From the translation of The Aeneid, Book II by John Dryden
Laocoon, follow'd by a num'rous crowd,
Ran from the fort, and cried, from far, aloud:
'O wretched countrymen! what fury reigns?
What more than madness has possess'd your brains?
Think you the Grecians from your coasts are gone?
And are Ulysses' arts no better known?
This hollow fabric either must inclose,
Within its blind recess, our secret foes;
Or 't is an engine rais'd above the town,
T' o'erlook the walls, and then to batter down.

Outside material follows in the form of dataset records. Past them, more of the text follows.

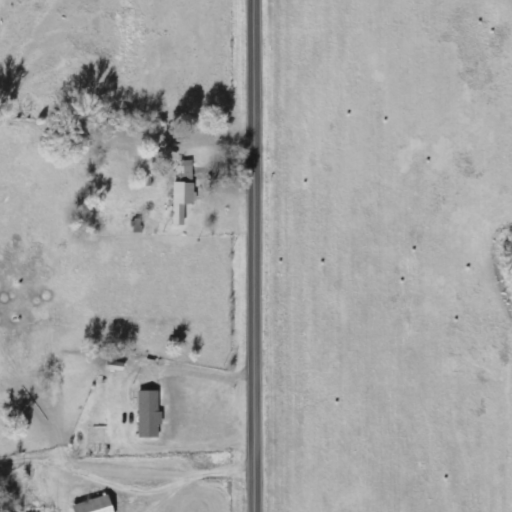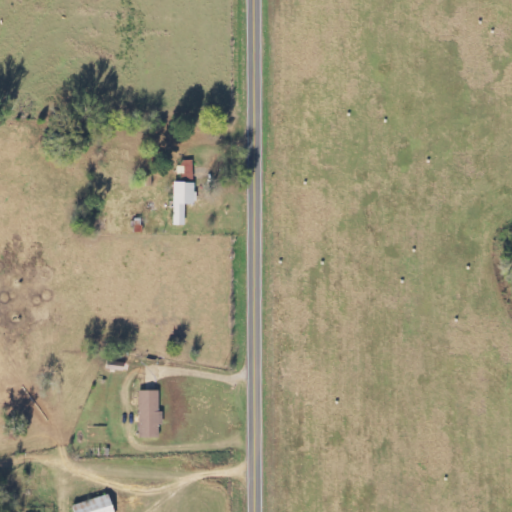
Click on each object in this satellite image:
building: (181, 200)
road: (256, 256)
building: (148, 414)
building: (93, 505)
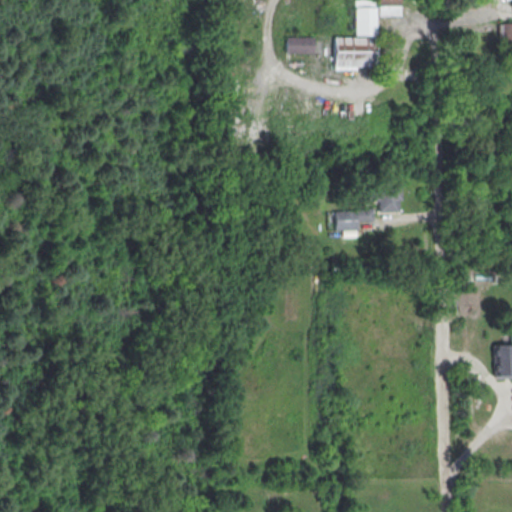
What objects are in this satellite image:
building: (387, 7)
building: (504, 39)
building: (356, 40)
building: (298, 44)
building: (382, 194)
building: (383, 195)
building: (350, 217)
building: (348, 218)
road: (437, 286)
building: (502, 360)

Somewhat is sure design'd, by fraud or force:
Trust not their presents, nor admit the horse.'
Laocoon : Laocoon is a Greek proper name. (The two o’s at the end, by the way, are pronounced separately.) Laocoon, as we are about to find out, was a Trojan priest of the sea god Neptune. He attempted to discouraged the Trojans from bringing the horse into Troy. He was killed by two giant serpents that came out of the sea. His name is in the nominative case to indicate that he is the subject of the verb.

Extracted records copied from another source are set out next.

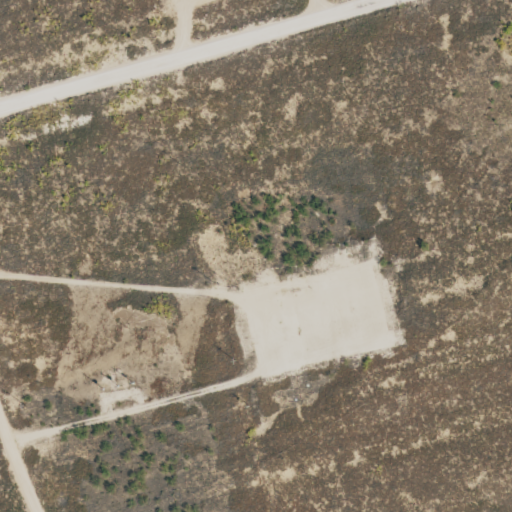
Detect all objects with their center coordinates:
road: (190, 52)
road: (18, 463)
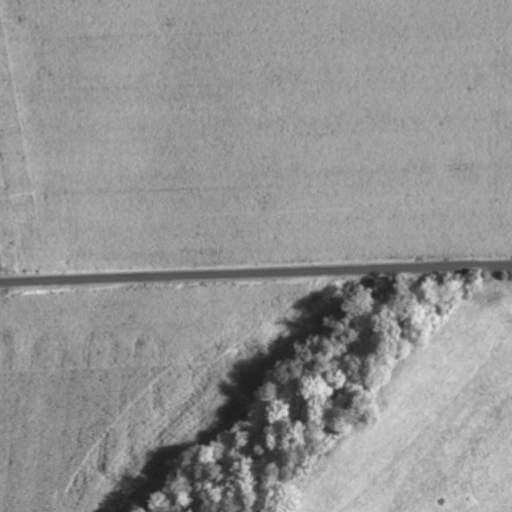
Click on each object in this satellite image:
road: (255, 274)
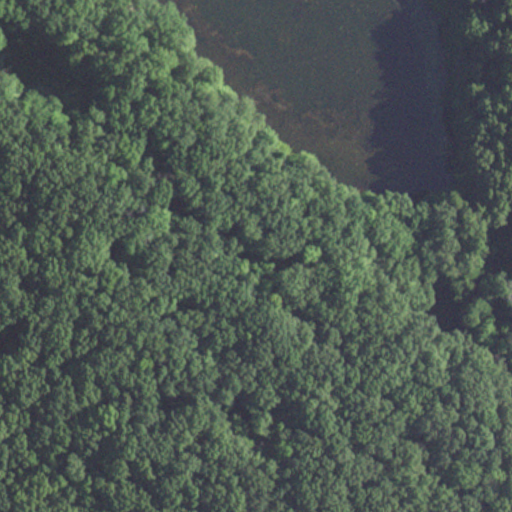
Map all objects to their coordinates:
park: (256, 256)
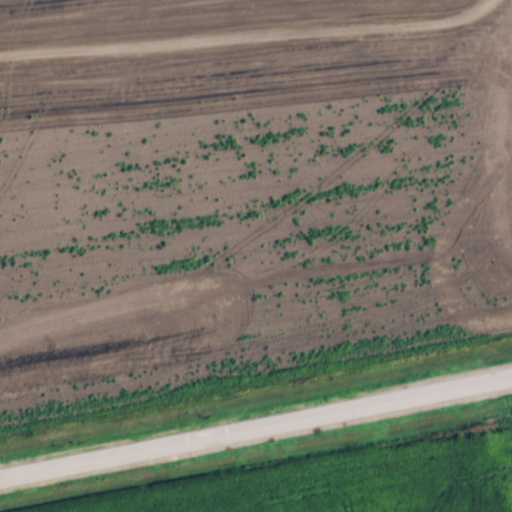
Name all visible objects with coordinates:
road: (256, 425)
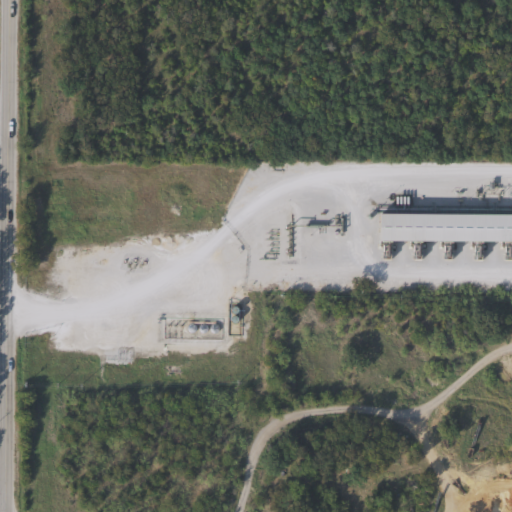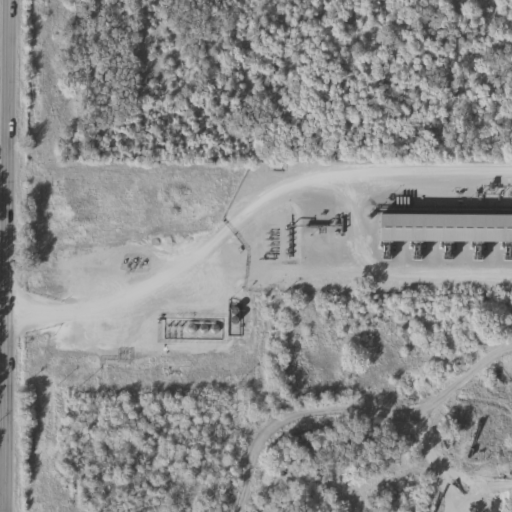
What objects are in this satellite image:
building: (443, 228)
building: (443, 228)
road: (228, 229)
road: (7, 256)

autem : autem is a conjunction. Like prepositions, there is absolutely no change to their form. autem is best understood here as ‘however’, ‘but’ or ‘on the other hand’. The point is, some Trojans wanted to drag the horse onto the citadel, Laocoon autem had other ideas.

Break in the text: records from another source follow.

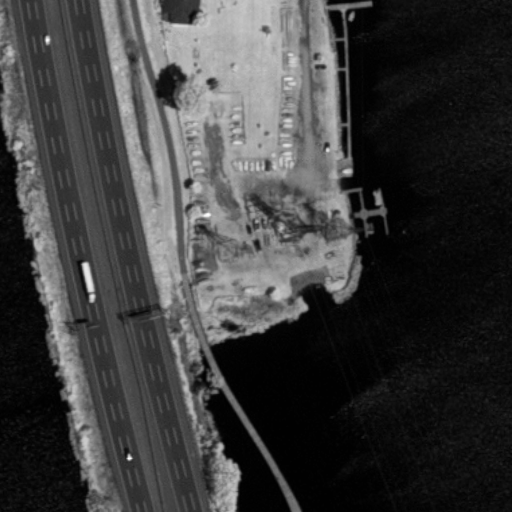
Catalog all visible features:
building: (177, 9)
road: (306, 91)
road: (163, 132)
power tower: (285, 229)
power tower: (336, 234)
power tower: (231, 253)
road: (78, 257)
road: (126, 257)
road: (227, 394)
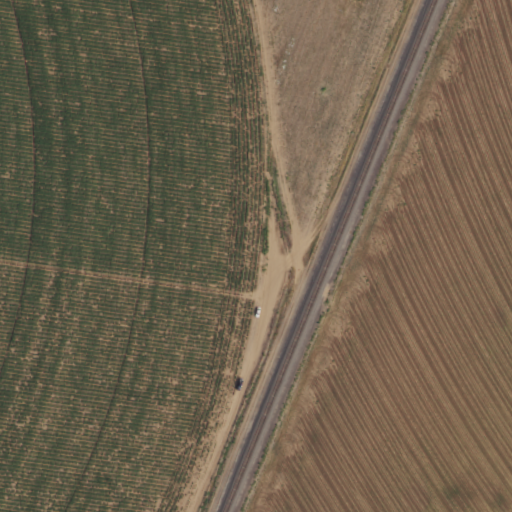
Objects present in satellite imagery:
crop: (122, 246)
railway: (328, 256)
road: (264, 260)
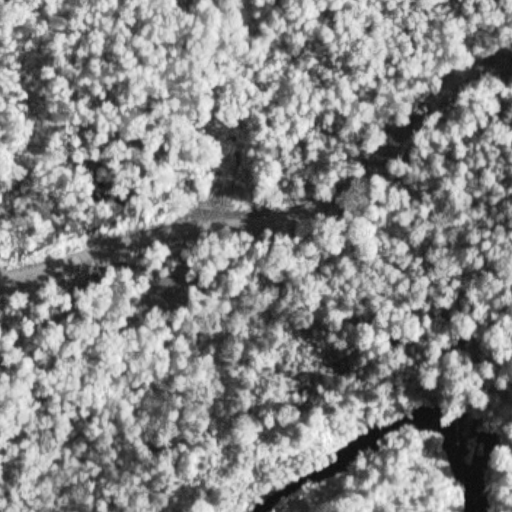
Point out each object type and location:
river: (379, 451)
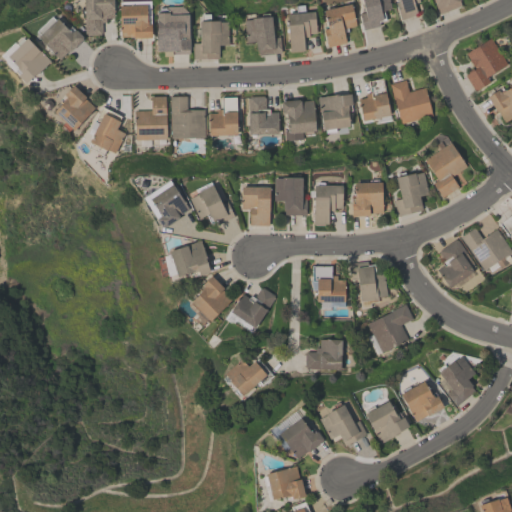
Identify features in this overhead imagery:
building: (444, 5)
building: (446, 5)
building: (405, 8)
building: (408, 8)
building: (373, 12)
building: (372, 13)
building: (95, 15)
park: (20, 16)
building: (97, 16)
building: (134, 17)
building: (135, 20)
building: (337, 23)
building: (336, 25)
building: (171, 29)
building: (298, 29)
building: (300, 30)
building: (172, 32)
building: (57, 34)
building: (262, 34)
building: (260, 35)
building: (209, 36)
building: (58, 37)
building: (211, 39)
building: (26, 56)
building: (25, 59)
building: (483, 62)
building: (485, 64)
road: (318, 67)
building: (374, 99)
building: (501, 100)
building: (408, 101)
building: (410, 102)
building: (503, 103)
building: (374, 104)
building: (72, 105)
building: (72, 110)
building: (334, 110)
road: (461, 110)
building: (335, 114)
building: (260, 116)
building: (297, 116)
building: (223, 117)
building: (261, 117)
building: (184, 118)
building: (224, 118)
building: (297, 118)
building: (186, 119)
building: (151, 120)
building: (151, 121)
building: (105, 130)
building: (106, 133)
building: (445, 167)
building: (444, 168)
building: (409, 191)
building: (289, 192)
building: (410, 193)
building: (290, 194)
building: (366, 196)
building: (325, 199)
building: (366, 199)
building: (165, 201)
building: (255, 202)
building: (325, 202)
building: (210, 203)
building: (166, 204)
building: (256, 204)
building: (210, 205)
building: (506, 224)
building: (507, 225)
road: (388, 242)
building: (486, 247)
building: (487, 249)
building: (188, 257)
building: (186, 261)
building: (452, 262)
building: (455, 264)
building: (366, 281)
building: (369, 282)
building: (326, 283)
building: (328, 289)
building: (209, 297)
road: (292, 299)
building: (209, 300)
building: (511, 302)
building: (251, 305)
road: (439, 306)
building: (251, 309)
building: (388, 328)
building: (388, 330)
building: (324, 354)
building: (324, 356)
building: (247, 373)
building: (243, 377)
building: (457, 377)
building: (456, 378)
building: (420, 399)
building: (420, 400)
building: (384, 420)
building: (385, 420)
building: (340, 423)
building: (341, 425)
building: (297, 435)
building: (297, 436)
road: (442, 437)
building: (283, 482)
building: (284, 485)
building: (494, 505)
building: (494, 506)
building: (298, 507)
building: (301, 510)
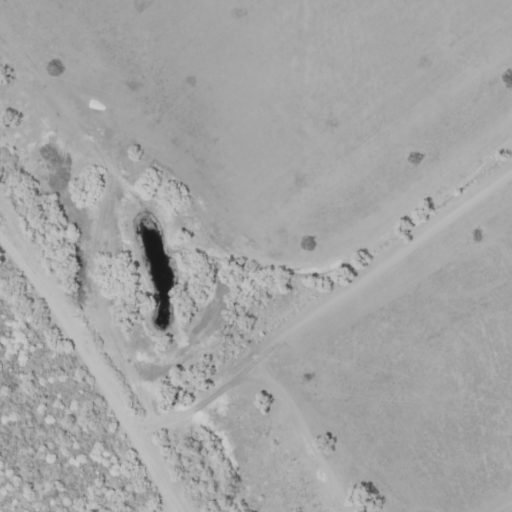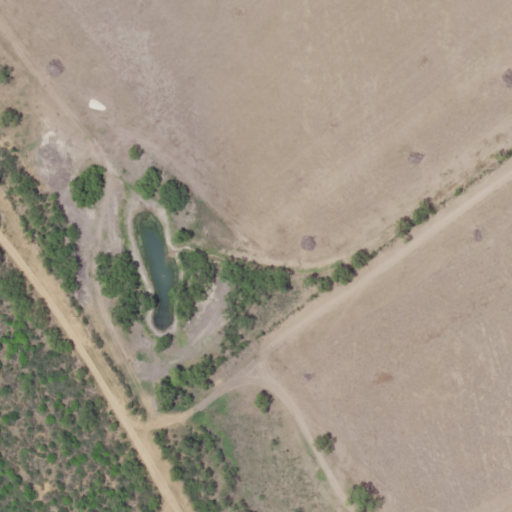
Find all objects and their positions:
road: (90, 379)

Neptuni: Neptunus is the Roman god of the sea. Here the name is in the genitive case and is singular. The genitive, you may remember, has as its main task the indication of possession, like an ‘s in English. So, here, we understand Neptuni as something like ‘Neptune’s’ or ‘of Neptune’.
sacerdos : sacerdos is a noun meaning ‘priest’. The gender of sacerdos is common, which means that the grammatical gender will depend entirely on the gender of the individual. Laocoon identifies as male, so we treat sacerdos as a masculine noun. sacerdos is nominative because it is giving us further detail about Laocoon, who was also in the nominative.
hoc : hic we saw on the previous page functioning as a demonstrative adjective, meaning ‘this’. Here it is functioning as a demonstrative pronoun, also meaning ‘this’. Because it is singular and neuter, it is best thought of as ‘this thing’. Because it is in the accusative, we know it to be the object of the verb. In this sentence, hoc refers to the very idea of bringing the horse into the city.
dissuasit : dissuadere is a verb that means ‘to advise against’ or ‘discourage’. It is third person singular because its subject Laocoon is third person singular. It is perfect because it describes an action completed in the past. The object is hoc.
Translation: Laocoon, however, a priest of Neptune, discouraged this.